What this task involves: Take the line that contains "index pip: (180, 235)" in the data below and each line after it, through the last, and repeat them unchanged.

Data shown:
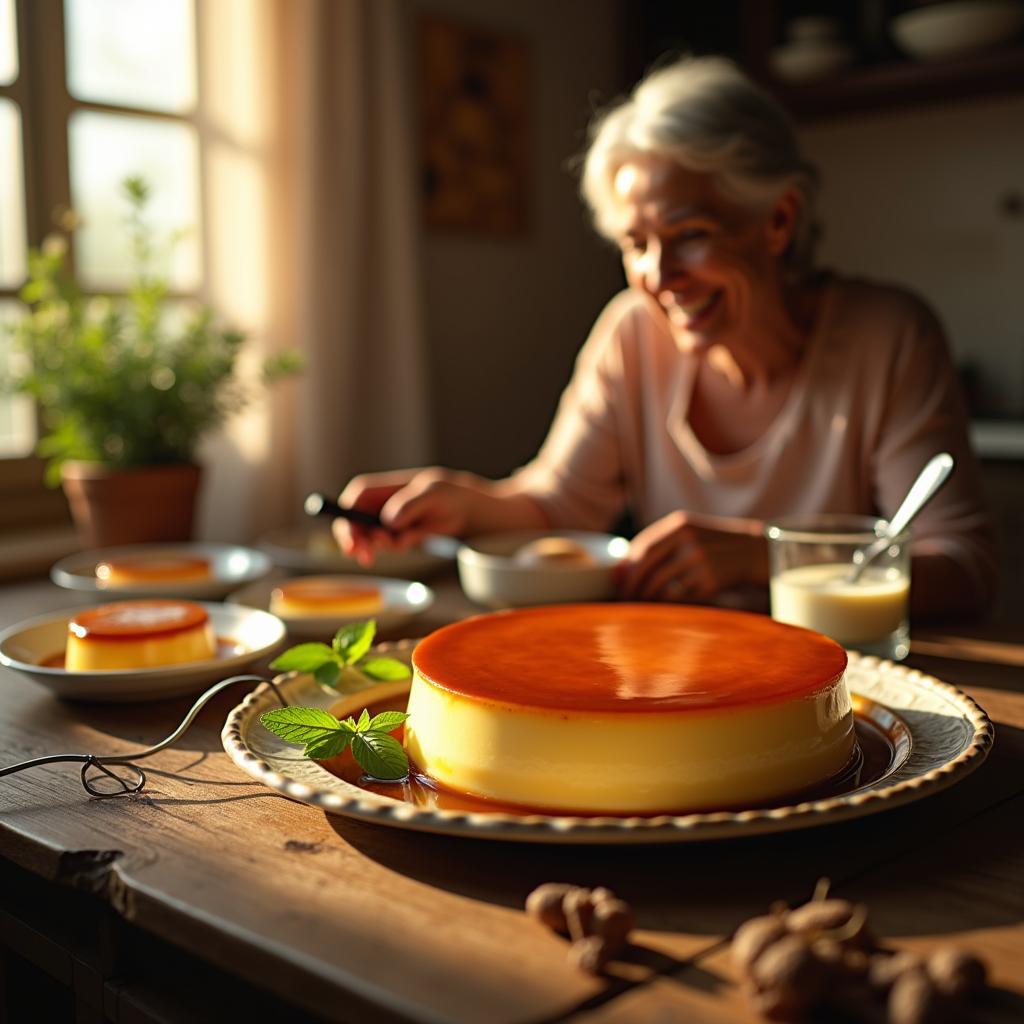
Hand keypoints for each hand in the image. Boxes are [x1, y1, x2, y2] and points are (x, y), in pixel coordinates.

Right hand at [334, 468, 474, 565]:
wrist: (464, 509)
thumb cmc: (446, 492)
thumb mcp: (432, 493)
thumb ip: (409, 504)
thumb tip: (388, 521)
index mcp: (378, 488)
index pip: (353, 502)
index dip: (348, 521)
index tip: (353, 542)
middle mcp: (377, 505)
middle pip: (354, 524)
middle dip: (356, 542)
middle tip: (367, 558)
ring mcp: (385, 522)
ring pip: (370, 539)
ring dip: (383, 545)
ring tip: (407, 536)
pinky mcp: (396, 535)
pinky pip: (391, 546)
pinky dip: (401, 545)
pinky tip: (417, 534)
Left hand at [618, 510, 767, 601]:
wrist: (752, 551)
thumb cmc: (711, 544)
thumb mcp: (688, 533)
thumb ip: (657, 545)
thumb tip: (619, 569)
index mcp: (681, 524)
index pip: (643, 546)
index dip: (628, 566)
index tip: (620, 581)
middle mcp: (690, 540)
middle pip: (648, 565)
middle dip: (632, 584)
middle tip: (624, 598)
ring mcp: (701, 560)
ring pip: (661, 584)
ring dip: (647, 597)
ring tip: (641, 604)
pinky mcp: (711, 580)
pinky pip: (680, 596)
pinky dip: (667, 603)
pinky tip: (663, 606)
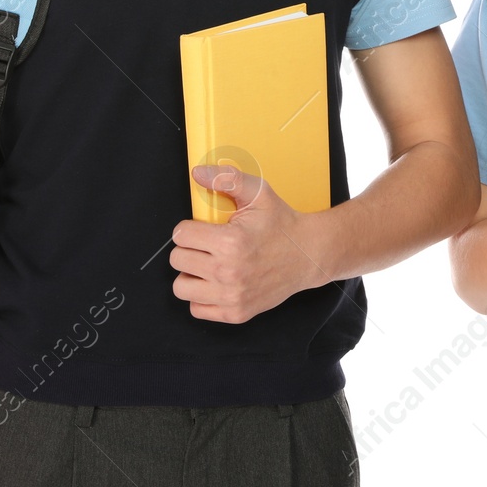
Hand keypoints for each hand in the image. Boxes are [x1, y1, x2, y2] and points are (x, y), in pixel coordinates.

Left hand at [170, 165, 325, 322]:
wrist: (308, 255)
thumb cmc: (282, 224)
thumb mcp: (259, 193)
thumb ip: (227, 179)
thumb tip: (198, 173)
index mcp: (230, 242)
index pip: (180, 235)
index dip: (189, 228)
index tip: (202, 228)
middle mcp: (228, 273)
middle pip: (177, 260)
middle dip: (189, 248)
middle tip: (207, 245)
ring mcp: (232, 296)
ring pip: (181, 287)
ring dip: (191, 274)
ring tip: (208, 264)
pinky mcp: (236, 313)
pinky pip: (197, 309)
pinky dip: (202, 296)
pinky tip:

Response box:
index pip: (180, 235)
index dip: (189, 228)
index tip: (202, 228)
middle mcp: (228, 273)
middle pip: (177, 260)
middle dip: (189, 248)
middle tip: (207, 245)
ring mcp: (232, 296)
ring pip: (181, 287)
ring dip: (191, 274)
ring tip: (208, 264)
pinky mcp: (236, 313)
pinky pip: (197, 309)
pinky dip: (202, 296)
pinky tip:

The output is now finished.